The Seven Deadliest Plagues in History

The Seven Deadliest Plagues in History

Michelle Powell-Smith - October 20, 2016

Throughout human history, illness has ravaged populations. Both viral and bacterial illnesses can spread rapidly from person-to-person or from animal carriers to people. When a disease becomes an epidemic, or a widespread occurrence across the population or a pandemic, when an epidemic illness spreads over a large geographical area, the disease can not only reduce populations, but cause significant social and economic changes.

When a population drops dramatically, by 20, 30 or 40 percent, the labor force becomes smaller, and food supplies ample. Political and military instability may result. Conditions can even improve for those left behind. While these changes can weaken empires, they can also lead to positive changes—like the eventual birth of the Renaissance in Medieval Europe.

The Seven Deadliest Plagues in History
By By Aaron Logan – from http://www.lightmatter.net/gallery/albums.php, CC BY 1.0, https://commons.wikimedia.org/w/index.php?curid=13533

Plague of Athens, 430 to 426 BCE

The Plague of Athens decimated the city in the second year of the Peloponnesian War, destroying Athenian hopes of victory. The plague almost certainly entered the city through the port of Piraeus, having begun in Sub-Saharan Africa and moved along trade routes. Smaller outbreaks occurred throughout the Eastern Mediterranean. The plague recurred several times over the next few years, in 429 and the winter of 427 to 426 BCE.

▶ _GIVEN INFORMATION_:
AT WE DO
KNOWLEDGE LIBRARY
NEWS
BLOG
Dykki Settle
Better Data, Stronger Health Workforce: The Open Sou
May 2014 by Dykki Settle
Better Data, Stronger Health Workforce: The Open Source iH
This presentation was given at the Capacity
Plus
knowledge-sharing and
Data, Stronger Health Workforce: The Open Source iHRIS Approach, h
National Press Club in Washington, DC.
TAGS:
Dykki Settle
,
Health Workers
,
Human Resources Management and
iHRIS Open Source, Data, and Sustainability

▶ _WORK INSTRUCTIONS_:
1. According to the article on history's deadliest plagues, through which port did the Plague of Athens almost certainly enter the city?
2. Decide whether each statement agrees with the article on history's deadliest plagues. For each, answer yes or no and quote the words of the article that decide it.
(a) The Plague of Athens struck in the second year of the Peloponnesian War.
(b) The Plague of Athens began in Asia Minor.
(c) A dramatic drop in population leaves food supplies scarce.
3. Pick up the article on history's deadliest plagues after its final sentence and continue writing it.

▶ _EXPECTED RESULTS_:
1. Through the port of Piraeus.

2.
(a) Yes: "The Plague of Athens decimated the city in the second year of the Peloponnesian War"
(b) No: "having begun in Sub-Saharan Africa and moved along trade routes"
(c) No: "the labor force becomes smaller, and food supplies ample"

3.
While traditionally this was believed to have been one of the first outbreaks of bubonic plague, more recent research into the symptoms has suggested other causes. The descriptions provided by classical writers suggest measles, smallpox or typhus. A DNA analysis of tooth pulp of three victims of the plague of Athens has shown genetic evidence of typhoid fever; however, the symptoms of typhoid fever do not effectively match the descriptions of the plague.

Other scholars have suggested, based on descriptions of the illness and the level of contagion, that it was a sort of hemorrhagic fever, not unlike Ebola. Some authors describe bloody or black discharge from the mouth, nose and eyes. A few scholars have even suggested that this was an early outbreak of Ebola.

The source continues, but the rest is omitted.